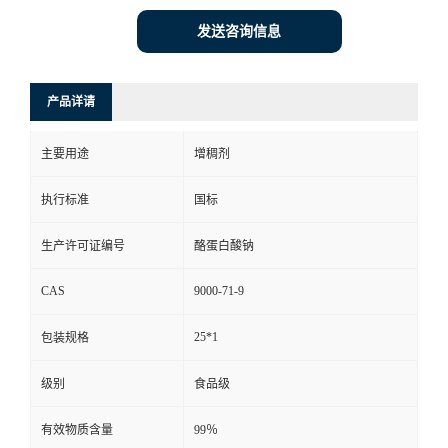
发送咨询信息
产品详请
主要用途
增稠剂
执行标准
国标
生产许可证编号
酪蛋白酸钠
CAS
9000-71-9
25*1
包装规格
级别
食品级
有效物质含量
99％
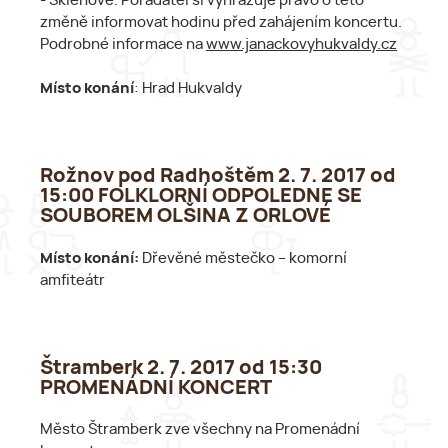
- Sklenově. Pořadatel si vyhrazuje právo o této
změně informovat hodinu před zahájením koncertu.
Podrobné informace na
www.janackovyhukvaldy.cz
Místo konání
: Hrad Hukvaldy
Rožnov pod Radhoštěm 2. 7. 2017 od
15:00 FOLKLORNÍ ODPOLEDNE SE
SOUBOREM OLŠINA Z ORLOVÉ
Místo konání:
Dřevěné městečko – komorní
amfiteátr
Štramberk 2. 7. 2017 od 15:30
PROMENÁDNÍ KONCERT
Město Štramberk zve všechny na Promenádní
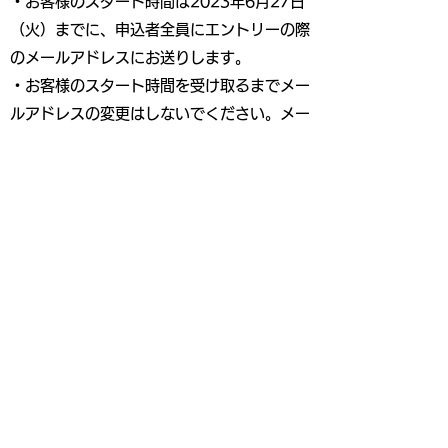
・お客様のスタート時間は2023年6月27日
（火）までに、申込者全員にエントリーの際
のメールアドレスにお送りします。
・お客様のスタート時間を受け取るまでメー
ルアドレスの変更はしないでください。メー
ルアドレスを変更した場合、お客様のスター
ト時間の確認はできません。
・あらかじめご登録いただいたメールアドレ
スの不備などによる通知不着・未着について
は再確認はいたしませんので、ご了承くださ
い。
・メールの受信設定やセキュリティソフトの
設定によりお客様のスタート時間などのメー
ルが受信できない場合がありますが、それに
伴い不利益が生じても一切責任は負いませ
ん。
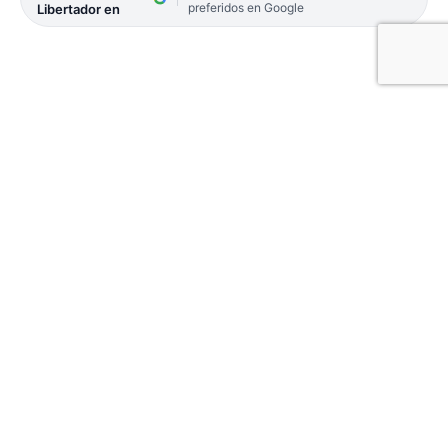
preferidos en Google
Libertador en
La comunidad de Juan Pujol celebró la 24° Fiesta
del Agricultor y coronó como reina a Oriana
Lercari de la Estación Sanitaria.
Hubo 18 postulantes representantes de distintas
instituciones, de las cuales se eligió a Noelia Soto
de la Biblioteca Popular »Caminos del Saber» como
Miss Simpatía; Xiomara Salinas de Aserradero
EUCA-O como Miss Elegancia, Araceli Borda de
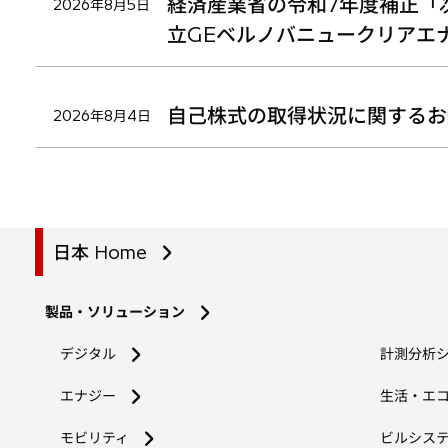
経済産業省の令和7年度補正「
2026年8月5日
立GEベルノバニュークリアエ
自己株式の取得状況に関するお
2026年8月4日
日本 Home
製品・ソリューション
デジタル
計測分析
エナジー
生活・エ
モビリティ
ビルシス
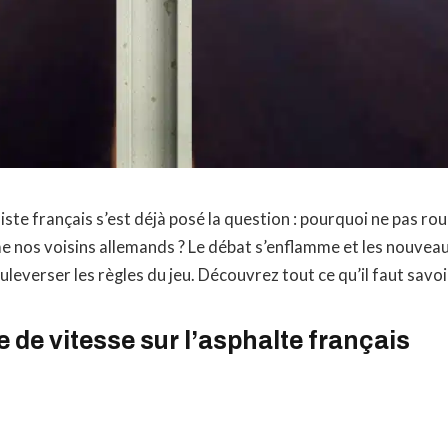
te français s’est déjà posé la question : pourquoi ne pas roule
 nos voisins allemands ? Le débat s’enflamme et les nouve
leverser les règles du jeu. Découvrez tout ce qu’il faut savoi
e de vitesse sur l’asphalte français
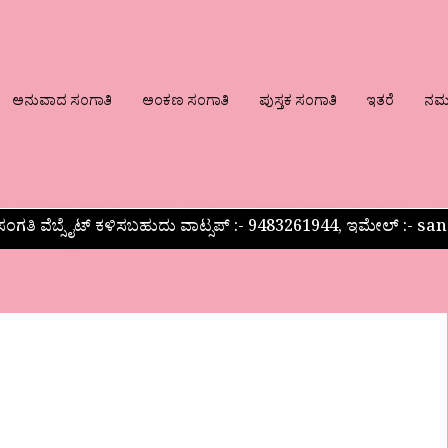
ಅನುವಾದ ಸಂಗಾತಿ
ಅಂಕಣ ಸಂಗಾತಿ
ಪುಸ್ತಕ ಸಂಗಾತಿ
ಇತರೆ
ನಮ್ಮ
ಂಗತಿ ವೆಬ್ಸೈಟ್ ಕಳಿಸಬಹುದು ವಾಟ್ಸಪ್‌ :- 9483261944, ಇಮೇಲ್ :-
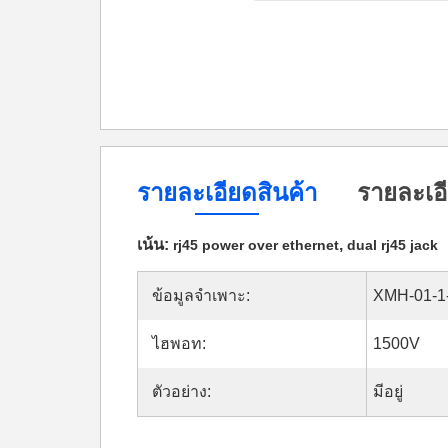
รายละเอียดสินค้า
รายละเอี
เน้น:
,
rj45 power over ethernet
dual rj45 jack
ข้อมูลจำเพาะ:
XMH-01-1
ไฮพอท:
1500V
ตัวอย่าง:
มีอยู่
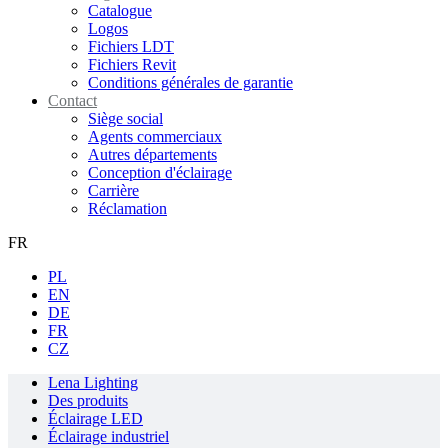
Catalogue
Logos
Fichiers LDT
Fichiers Revit
Conditions générales de garantie
Contact
Siège social
Agents commerciaux
Autres départements
Conception d'éclairage
Carrière
Réclamation
FR
PL
EN
DE
FR
CZ
Lena Lighting
Des produits
Éclairage LED
Éclairage industriel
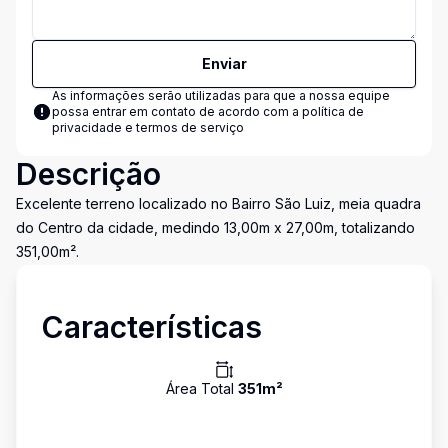
Enviar
As informações serão utilizadas para que a nossa equipe
possa entrar em contato de acordo com a
política de
privacidade e termos de serviço
Descrição
Excelente terreno localizado no Bairro São Luiz, meia quadra
do Centro da cidade, medindo 13,00m x 27,00m, totalizando
351,00m².
Características
Área Total
351
m²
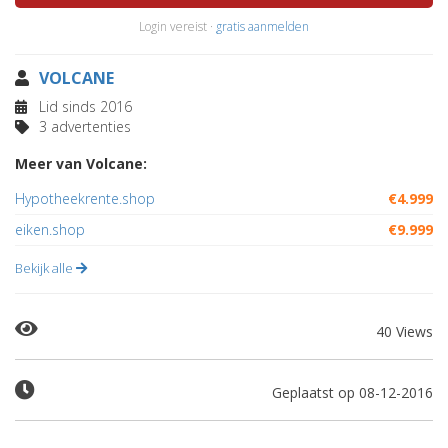
Login vereist ·
gratis aanmelden
VOLCANE
Lid sinds 2016
3 advertenties
Meer van Volcane:
Hypotheekrente.shop
€4.999
eiken.shop
€9.999
Bekijk alle
40 Views
Geplaatst op 08-12-2016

Request => The records above must be printed exactly; the pictures stay out.

Solution =>
发送咨询信息
产品详请
主要用途
增稠剂
执行标准
国标
生产许可证编号
酪蛋白酸钠
CAS
9000-71-9
25*1
包装规格
级别
食品级
有效物质含量
99％
- Sklenově. Pořadatel si vyhrazuje právo o této
změně informovat hodinu před zahájením koncertu.
Podrobné informace na
www.janackovyhukvaldy.cz
Místo konání
: Hrad Hukvaldy
Rožnov pod Radhoštěm 2. 7. 2017 od
15:00 FOLKLORNÍ ODPOLEDNE SE
SOUBOREM OLŠINA Z ORLOVÉ
Místo konání:
Dřevěné městečko – komorní
amfiteátr
Štramberk 2. 7. 2017 od 15:30
PROMENÁDNÍ KONCERT
Město Štramberk zve všechny na Promenádní
・お客様のスタート時間は2023年6月27日
（火）までに、申込者全員にエントリーの際
のメールアドレスにお送りします。
・お客様のスタート時間を受け取るまでメー
ルアドレスの変更はしないでください。メー
ルアドレスを変更した場合、お客様のスター
ト時間の確認はできません。
・あらかじめご登録いただいたメールアドレ
スの不備などによる通知不着・未着について
は再確認はいたしませんので、ご了承くださ
い。
・メールの受信設定やセキュリティソフトの
設定によりお客様のスタート時間などのメー
ルが受信できない場合がありますが、それに
伴い不利益が生じても一切責任は負いませ
ん。
preferidos en Google
Libertador en
La comunidad de Juan Pujol celebró la 24° Fiesta
del Agricultor y coronó como reina a Oriana
Lercari de la Estación Sanitaria.
Hubo 18 postulantes representantes de distintas
instituciones, de las cuales se eligió a Noelia Soto
de la Biblioteca Popular »Caminos del Saber» como
Miss Simpatía; Xiomara Salinas de Aserradero
EUCA-O como Miss Elegancia, Araceli Borda de
経済産業省の令和7年度補正「
2026年8月5日
立GEベルノバニュークリアエ
自己株式の取得状況に関するお
2026年8月4日
日本 Home
製品・ソリューション
デジタル
計測分析
エナジー
生活・エ
モビリティ
ビルシス
te français s’est déjà posé la question : pourquoi ne pas roule
 nos voisins allemands ? Le débat s’enflamme et les nouve
leverser les règles du jeu. Découvrez tout ce qu’il faut savoi
e de vitesse sur l’asphalte français
ಅನುವಾದ ಸಂಗಾತಿ
ಅಂಕಣ ಸಂಗಾತಿ
ಪುಸ್ತಕ ಸಂಗಾತಿ
ಇತರೆ
ನಮ್ಮ
ಂಗತಿ ವೆಬ್ಸೈಟ್ ಕಳಿಸಬಹುದು ವಾಟ್ಸಪ್‌ :- 9483261944, ಇಮೇಲ್ :-
รายละเอียดสินค้า
รายละเอี
เน้น:
,
rj45 power over ethernet
dual rj45 jack
ข้อมูลจำเพาะ:
XMH-01-1
ไฮพอท:
1500V
ตัวอย่าง:
มีอยู่
Catalogue
Logos
Fichiers LDT
Fichiers Revit
Conditions générales de garantie
Contact
Siège social
Agents commerciaux
Autres départements
Conception d'éclairage
Carrière
Réclamation
FR
PL
EN
DE
FR
CZ
Lena Lighting
Des produits
Éclairage LED
Éclairage industriel
Enviar
As informações serão utilizadas para que a nossa equipe
possa entrar em contato de acordo com a
política de
privacidade e termos de serviço
Descrição
Excelente terreno localizado no Bairro São Luiz, meia quadra
do Centro da cidade, medindo 13,00m x 27,00m, totalizando
351,00m².
Características
Área Total
351
m²
Login vereist ·
gratis aanmelden
VOLCANE
Lid sinds 2016
3 advertenties
Meer van Volcane:
Hypotheekrente.shop
€4.999
eiken.shop
€9.999
Bekijk alle
40 Views
Geplaatst op 08-12-2016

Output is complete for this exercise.